Discussion in 'Sports and News' started by BYH, Apr 25, 2011.

  1. outofplace

    outofplace Well-Known Member

    Some of them.
     
  2. YGBFKM

    YGBFKM Guest

    My avatar alone brings joy to the world.
     
  3. BYH

    BYH Active Member

    Is it like rain on your wedding day?
     
  4. amraeder

    amraeder Well-Known Member

    Where are our board legal experts?
    My understanding is that there are two different set of issues -- what the players are saying in the case, and what the players want in a new CBA. They're not the same things, necessarily. In the case, they're just pointing out ways that the owners are working to restrict the free flow of labor. They're not saying that these are necessarily things the players union would want to get rid of, just things that the NFL can't do, according to labor law, unless it's through collective bargaining, which is impossible since the union is "dissolved."
     
  5. Armchair_QB

    Armchair_QB Well-Known Member

    So if this goes south for the owners does Goodell lose his job?
     
  6. RickStain

    RickStain Well-Known Member

    I wonder what percentage of NFL players have $1 million in net worth at any given time.
     
  7. dooley_womack1

    dooley_womack1 Well-Known Member

    Not many, so most of them have to steal stories No. 21-infinity from the NYT Web site.[/crossthread]
     
  8. RickStain

    RickStain Well-Known Member

    FYPcrossthread
     
  9. three_bags_full

    three_bags_full Well-Known Member

    Stay classy.
     
  10. Baron Scicluna

    Baron Scicluna Well-Known Member

    And the thing is, with a few tweaks, the NFL had an excellent business model. The owners made money. The employees made money. And the customers (fans) were (relatively) happy and willing to spend money.
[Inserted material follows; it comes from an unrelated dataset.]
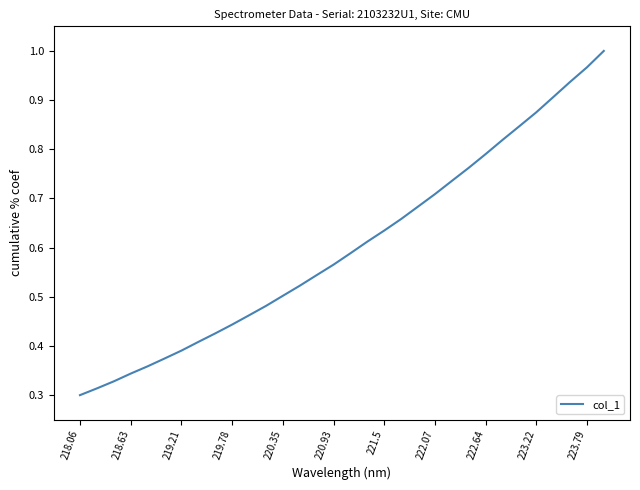

Is this an area chart (filled region under the line)?

No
    But the owners got too damn greedy. Had they gone to the union with a proposal to take the savings from a rookie wage scale and put all that money into retirement benefits, the players probably would have approved. And if the owners wanted a bigger piece of the pie, they should have offered some sort of salary guarantees to the players, rather than the current system of cutting a guy and not owing them anything except their bonus. And scratch this 18-game idea, unless the owners want to suit up themselves. Put up or shut up.

    But nope. Corporate greed runs amok. And hopefully, they pay for it. Big time.
     
  11. qtlaw

    qtlaw Well-Known Member

    The judge's ruling was actually fairly simple in light of existing labor law (as I understand it from my legal studies, not necessarily everyday practice.)

    The owners do not get the benefit of having the opportunity to bargain with the players individually (without a union or collective bargaining agreement) AND ALSO the benefit of throwing up a collective effort to lock out the players. That is classic anti-trust behavior, working collectively together against individuals (think oil companies collectively acting in concert to raise gas prices.) That's what the owners did.

    Once the players decertified, the owners got to strike individual deals with each separate player (Fedex loves this vs. what UPS has to do); however instead of saying to Brees "we'll give you unlimited health for life for you and your family" and then to Alex Smith "we'll give you $1M but you have to pay for your own health insurance for this year"; they decided to declare a lockout. Wrong.

    Everyone focuses that decertification was "illusory" but legally it is not an insigificant move, by decertifying the players said they would bargain individually and that opened up the possibility that a 8 yr. vet could be paid $100k instead of the $1M required under the CBA. Yet the owners know that they cannot help themselves, they will bid against each other for the stars without an artificial restraint (salary cap) and salaries will skyrocket.
     
  12. And that frightens me. Honestly, I'm worried that my Cardinals are about to have any chance of ever being relevant permanently extinguished because of this ruling. That's a big reason why I'm hoping the owners win the appeal.